## Task objective
Every entry, from first to last, must be written out exactly.

....

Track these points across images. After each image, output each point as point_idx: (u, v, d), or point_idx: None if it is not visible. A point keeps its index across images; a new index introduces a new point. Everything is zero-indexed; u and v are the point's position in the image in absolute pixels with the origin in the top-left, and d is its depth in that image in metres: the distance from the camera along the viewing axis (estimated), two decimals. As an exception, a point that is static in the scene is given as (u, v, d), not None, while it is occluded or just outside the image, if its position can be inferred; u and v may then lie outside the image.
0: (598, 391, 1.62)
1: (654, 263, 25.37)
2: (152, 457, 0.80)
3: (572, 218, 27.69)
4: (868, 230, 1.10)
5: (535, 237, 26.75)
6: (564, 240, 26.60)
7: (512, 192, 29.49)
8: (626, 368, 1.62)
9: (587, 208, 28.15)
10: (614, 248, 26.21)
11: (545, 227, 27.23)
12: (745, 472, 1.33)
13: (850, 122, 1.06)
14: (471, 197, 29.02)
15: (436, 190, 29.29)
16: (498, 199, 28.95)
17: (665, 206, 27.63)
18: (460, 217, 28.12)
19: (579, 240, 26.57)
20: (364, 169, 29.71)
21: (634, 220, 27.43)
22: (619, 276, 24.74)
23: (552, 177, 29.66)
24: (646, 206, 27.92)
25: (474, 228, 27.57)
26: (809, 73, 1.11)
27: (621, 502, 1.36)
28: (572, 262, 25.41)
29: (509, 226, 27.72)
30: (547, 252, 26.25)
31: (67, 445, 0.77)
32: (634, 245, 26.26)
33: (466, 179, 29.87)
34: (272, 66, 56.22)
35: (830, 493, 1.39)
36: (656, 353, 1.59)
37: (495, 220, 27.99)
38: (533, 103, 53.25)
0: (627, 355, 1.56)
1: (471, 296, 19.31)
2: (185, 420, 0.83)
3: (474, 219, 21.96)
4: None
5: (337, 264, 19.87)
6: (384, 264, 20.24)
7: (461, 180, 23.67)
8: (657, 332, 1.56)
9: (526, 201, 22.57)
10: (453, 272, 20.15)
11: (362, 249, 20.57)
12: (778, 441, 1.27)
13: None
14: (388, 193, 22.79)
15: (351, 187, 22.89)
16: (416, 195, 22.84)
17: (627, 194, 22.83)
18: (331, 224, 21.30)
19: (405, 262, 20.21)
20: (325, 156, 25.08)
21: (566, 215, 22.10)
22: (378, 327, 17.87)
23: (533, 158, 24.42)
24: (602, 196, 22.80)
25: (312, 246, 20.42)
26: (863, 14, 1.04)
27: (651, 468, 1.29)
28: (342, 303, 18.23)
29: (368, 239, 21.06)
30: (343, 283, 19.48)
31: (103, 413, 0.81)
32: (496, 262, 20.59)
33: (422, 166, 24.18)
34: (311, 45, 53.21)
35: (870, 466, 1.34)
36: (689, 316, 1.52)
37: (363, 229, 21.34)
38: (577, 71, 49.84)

....

## Output of the exercise
Track these points across images. After each image, output each point as point_idx: (u, v, d), or point_idx: None if it is not visible. A point keeps its index across images; a new index introduces a new point. Everything is zero-indexed; u and v are the point's position in the image in absolute pixels with the origin in the top-left, and d is its depth in that image in metres: the distance from the camera along the viewing axis (estimated), two decimals. As an exception, a point that is static in the scene is given as (u, v, d), not None, while it is occluded or just outside the image, if its position can be inferred; u and v may then lie outside the image.
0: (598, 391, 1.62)
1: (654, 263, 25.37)
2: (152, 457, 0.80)
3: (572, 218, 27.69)
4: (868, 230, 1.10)
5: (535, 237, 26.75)
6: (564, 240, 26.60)
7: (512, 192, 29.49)
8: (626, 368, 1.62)
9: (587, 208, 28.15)
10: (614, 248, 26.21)
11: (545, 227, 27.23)
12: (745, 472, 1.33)
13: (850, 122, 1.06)
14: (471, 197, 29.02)
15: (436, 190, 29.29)
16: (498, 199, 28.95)
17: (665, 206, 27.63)
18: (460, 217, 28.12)
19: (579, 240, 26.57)
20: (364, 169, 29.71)
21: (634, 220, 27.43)
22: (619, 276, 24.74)
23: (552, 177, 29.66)
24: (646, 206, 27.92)
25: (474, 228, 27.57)
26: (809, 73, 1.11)
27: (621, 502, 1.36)
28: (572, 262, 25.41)
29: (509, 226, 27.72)
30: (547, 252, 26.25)
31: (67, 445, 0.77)
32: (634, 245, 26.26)
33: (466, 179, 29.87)
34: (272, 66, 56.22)
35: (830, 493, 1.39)
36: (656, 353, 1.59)
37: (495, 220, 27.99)
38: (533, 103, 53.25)
0: (627, 355, 1.56)
1: (471, 296, 19.31)
2: (185, 420, 0.83)
3: (474, 219, 21.96)
4: None
5: (337, 264, 19.87)
6: (384, 264, 20.24)
7: (461, 180, 23.67)
8: (657, 332, 1.56)
9: (526, 201, 22.57)
10: (453, 272, 20.15)
11: (362, 249, 20.57)
12: (778, 441, 1.27)
13: None
14: (388, 193, 22.79)
15: (351, 187, 22.89)
16: (416, 195, 22.84)
17: (627, 194, 22.83)
18: (331, 224, 21.30)
19: (405, 262, 20.21)
20: (325, 156, 25.08)
21: (566, 215, 22.10)
22: (378, 327, 17.87)
23: (533, 158, 24.42)
24: (602, 196, 22.80)
25: (312, 246, 20.42)
26: (863, 14, 1.04)
27: (651, 468, 1.29)
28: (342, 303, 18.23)
29: (368, 239, 21.06)
30: (343, 283, 19.48)
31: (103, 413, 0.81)
32: (496, 262, 20.59)
33: (422, 166, 24.18)
34: (311, 45, 53.21)
35: (870, 466, 1.34)
36: (689, 316, 1.52)
37: (363, 229, 21.34)
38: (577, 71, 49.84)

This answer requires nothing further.